Some marriage of Hedges’ passion and Judt’s temperance is needed. There was a moment in the 2008 Presidential campaign–perhaps in Obama’s acceptance speech at the Democratic National Convention, when he described the failures of the Bush administration and declared that “[w]e are a better country than this”–when it seemed as if a vision of a different future was forming. Alas, that moment seems to have passed; and despite Rahm Emanuel’s exhortations, a good many crises have been wasted without resurrecting a vision. The technocratic solution that Judt offers would certainly be preferable to what has passed for policy in the wake of the latest (but surely not the last) financial meltdown, but without some vigor, and maybe just a touch of brimstone, it is likely to remain a highly reasonable road not taken.

Free Fruit for Young Widows

He made it through the camps. He walks, he breathes, and he was very close to making it out of Europe alive. But they killed him. After the war, we still lost people. They killed what was left of him in the end.

Nathan Englander’s Free Fruit for Young Widows is more parable than story, sketching two acts of brutal self-preservation–one at the end of World War II, one during the Suez Crisis–and the very different reactions of two men.
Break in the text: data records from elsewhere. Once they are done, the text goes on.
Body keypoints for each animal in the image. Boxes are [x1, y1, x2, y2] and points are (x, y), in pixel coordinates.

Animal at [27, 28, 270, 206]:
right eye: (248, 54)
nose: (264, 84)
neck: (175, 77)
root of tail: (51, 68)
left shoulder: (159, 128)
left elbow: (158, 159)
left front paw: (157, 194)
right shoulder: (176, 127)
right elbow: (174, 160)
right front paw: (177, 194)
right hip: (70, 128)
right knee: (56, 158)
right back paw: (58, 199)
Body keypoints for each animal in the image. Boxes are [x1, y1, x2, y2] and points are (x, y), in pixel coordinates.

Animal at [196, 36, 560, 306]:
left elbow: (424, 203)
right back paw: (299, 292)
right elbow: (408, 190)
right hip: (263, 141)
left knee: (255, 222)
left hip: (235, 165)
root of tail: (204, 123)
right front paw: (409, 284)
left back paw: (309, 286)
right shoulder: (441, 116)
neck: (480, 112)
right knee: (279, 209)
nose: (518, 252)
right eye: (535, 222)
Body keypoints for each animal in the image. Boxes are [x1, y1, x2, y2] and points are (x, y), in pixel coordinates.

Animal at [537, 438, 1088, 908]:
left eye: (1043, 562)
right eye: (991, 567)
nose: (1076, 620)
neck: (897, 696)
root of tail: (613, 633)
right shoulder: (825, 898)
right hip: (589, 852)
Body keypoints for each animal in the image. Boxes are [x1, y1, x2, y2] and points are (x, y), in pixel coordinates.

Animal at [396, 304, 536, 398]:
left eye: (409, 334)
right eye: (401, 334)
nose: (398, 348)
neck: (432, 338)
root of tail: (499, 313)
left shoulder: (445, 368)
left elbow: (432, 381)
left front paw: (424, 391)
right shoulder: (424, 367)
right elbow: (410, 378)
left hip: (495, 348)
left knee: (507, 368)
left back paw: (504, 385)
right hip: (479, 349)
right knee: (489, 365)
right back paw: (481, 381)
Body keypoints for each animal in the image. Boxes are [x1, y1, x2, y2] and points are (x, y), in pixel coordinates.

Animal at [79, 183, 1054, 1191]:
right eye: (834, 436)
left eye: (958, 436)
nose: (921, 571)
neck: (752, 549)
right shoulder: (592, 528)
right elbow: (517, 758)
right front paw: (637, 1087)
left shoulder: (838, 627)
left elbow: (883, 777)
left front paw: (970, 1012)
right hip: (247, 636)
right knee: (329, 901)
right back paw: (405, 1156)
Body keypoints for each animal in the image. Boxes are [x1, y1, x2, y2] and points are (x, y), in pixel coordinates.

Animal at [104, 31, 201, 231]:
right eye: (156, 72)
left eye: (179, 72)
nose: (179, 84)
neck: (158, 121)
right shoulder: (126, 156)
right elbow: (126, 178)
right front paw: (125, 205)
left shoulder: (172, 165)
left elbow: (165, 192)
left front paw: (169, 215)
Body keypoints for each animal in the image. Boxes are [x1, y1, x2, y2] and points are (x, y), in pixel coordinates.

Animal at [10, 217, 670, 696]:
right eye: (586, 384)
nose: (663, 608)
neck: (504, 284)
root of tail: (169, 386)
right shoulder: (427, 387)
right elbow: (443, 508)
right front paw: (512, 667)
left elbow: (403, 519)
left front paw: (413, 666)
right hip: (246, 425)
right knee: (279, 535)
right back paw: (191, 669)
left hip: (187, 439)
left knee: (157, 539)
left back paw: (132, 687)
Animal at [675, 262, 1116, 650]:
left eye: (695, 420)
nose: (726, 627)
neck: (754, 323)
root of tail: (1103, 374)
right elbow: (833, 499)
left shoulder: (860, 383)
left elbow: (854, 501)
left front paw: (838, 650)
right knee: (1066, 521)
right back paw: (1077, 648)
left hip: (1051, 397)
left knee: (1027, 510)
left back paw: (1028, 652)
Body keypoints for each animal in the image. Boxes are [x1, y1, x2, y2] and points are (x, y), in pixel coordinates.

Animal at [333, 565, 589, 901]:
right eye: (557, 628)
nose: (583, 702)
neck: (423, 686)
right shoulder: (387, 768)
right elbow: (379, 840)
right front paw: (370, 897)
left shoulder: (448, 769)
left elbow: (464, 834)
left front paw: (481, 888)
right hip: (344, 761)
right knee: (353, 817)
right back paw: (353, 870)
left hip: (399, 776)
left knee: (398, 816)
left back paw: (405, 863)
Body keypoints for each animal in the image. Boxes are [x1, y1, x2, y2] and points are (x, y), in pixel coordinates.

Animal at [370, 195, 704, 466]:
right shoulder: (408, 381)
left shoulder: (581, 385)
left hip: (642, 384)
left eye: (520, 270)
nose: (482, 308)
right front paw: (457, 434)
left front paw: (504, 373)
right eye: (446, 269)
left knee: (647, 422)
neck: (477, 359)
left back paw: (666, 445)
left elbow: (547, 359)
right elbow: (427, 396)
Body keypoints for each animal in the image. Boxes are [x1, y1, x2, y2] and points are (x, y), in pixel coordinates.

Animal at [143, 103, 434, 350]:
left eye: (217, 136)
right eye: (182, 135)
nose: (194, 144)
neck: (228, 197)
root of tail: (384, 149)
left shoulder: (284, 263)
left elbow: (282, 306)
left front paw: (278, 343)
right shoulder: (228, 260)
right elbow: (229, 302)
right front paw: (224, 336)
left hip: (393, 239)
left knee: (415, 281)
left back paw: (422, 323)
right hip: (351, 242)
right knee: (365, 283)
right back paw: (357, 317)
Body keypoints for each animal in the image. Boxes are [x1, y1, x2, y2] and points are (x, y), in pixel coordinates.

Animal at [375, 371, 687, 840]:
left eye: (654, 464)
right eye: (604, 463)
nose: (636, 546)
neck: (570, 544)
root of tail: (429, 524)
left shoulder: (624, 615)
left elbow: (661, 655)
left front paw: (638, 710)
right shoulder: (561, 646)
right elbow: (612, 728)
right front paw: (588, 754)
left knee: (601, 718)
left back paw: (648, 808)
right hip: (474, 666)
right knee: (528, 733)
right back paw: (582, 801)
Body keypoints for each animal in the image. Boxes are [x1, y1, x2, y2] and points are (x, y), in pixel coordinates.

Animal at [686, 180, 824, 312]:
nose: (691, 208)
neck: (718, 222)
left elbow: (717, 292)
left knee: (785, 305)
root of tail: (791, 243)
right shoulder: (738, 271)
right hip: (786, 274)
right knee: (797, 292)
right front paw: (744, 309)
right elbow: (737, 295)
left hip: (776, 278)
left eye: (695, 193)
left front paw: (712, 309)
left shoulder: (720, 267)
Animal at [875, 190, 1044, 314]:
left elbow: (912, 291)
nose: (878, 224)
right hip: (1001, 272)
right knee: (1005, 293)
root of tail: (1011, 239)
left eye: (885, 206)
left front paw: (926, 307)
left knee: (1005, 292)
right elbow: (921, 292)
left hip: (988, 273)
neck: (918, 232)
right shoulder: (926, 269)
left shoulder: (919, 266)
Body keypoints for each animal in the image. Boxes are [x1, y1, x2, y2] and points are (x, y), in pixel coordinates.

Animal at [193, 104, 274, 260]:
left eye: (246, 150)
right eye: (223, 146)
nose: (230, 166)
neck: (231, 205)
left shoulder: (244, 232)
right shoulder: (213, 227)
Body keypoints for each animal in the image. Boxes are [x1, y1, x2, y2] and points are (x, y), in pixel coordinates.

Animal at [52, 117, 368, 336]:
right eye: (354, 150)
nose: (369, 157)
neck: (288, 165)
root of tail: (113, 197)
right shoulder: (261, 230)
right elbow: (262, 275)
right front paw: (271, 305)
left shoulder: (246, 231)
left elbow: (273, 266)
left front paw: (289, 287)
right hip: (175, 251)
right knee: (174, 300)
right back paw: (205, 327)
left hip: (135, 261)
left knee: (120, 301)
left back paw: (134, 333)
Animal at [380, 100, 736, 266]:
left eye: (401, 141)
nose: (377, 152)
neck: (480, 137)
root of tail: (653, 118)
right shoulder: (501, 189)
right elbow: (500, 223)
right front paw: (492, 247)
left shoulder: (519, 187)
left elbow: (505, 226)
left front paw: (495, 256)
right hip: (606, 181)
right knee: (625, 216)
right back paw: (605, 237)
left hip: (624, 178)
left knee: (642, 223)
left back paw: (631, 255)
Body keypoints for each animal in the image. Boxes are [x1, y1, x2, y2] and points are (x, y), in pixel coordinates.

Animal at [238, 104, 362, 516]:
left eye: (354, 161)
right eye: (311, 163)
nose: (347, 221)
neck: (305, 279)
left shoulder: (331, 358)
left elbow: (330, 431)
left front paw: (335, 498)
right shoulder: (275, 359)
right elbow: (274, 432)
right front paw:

The characters, though, are more fully realized than is typical of a parable, and the result is a haunting story that brings abstract moral arguments down to concrete human terms.

Englander’s story would be memorable in any context, but especially so after a series of New Yorker stories that haven’t lived up to the standards of the magazine. (Was anyone else deeply disappointed by Doctorow’s Edgemont Drive, which was stilted, predictable, and not up to the standards of an undergraduate writing class? Were all the fiction editors on vacation that week?) I hope it’s an idicator of a better summer ahead.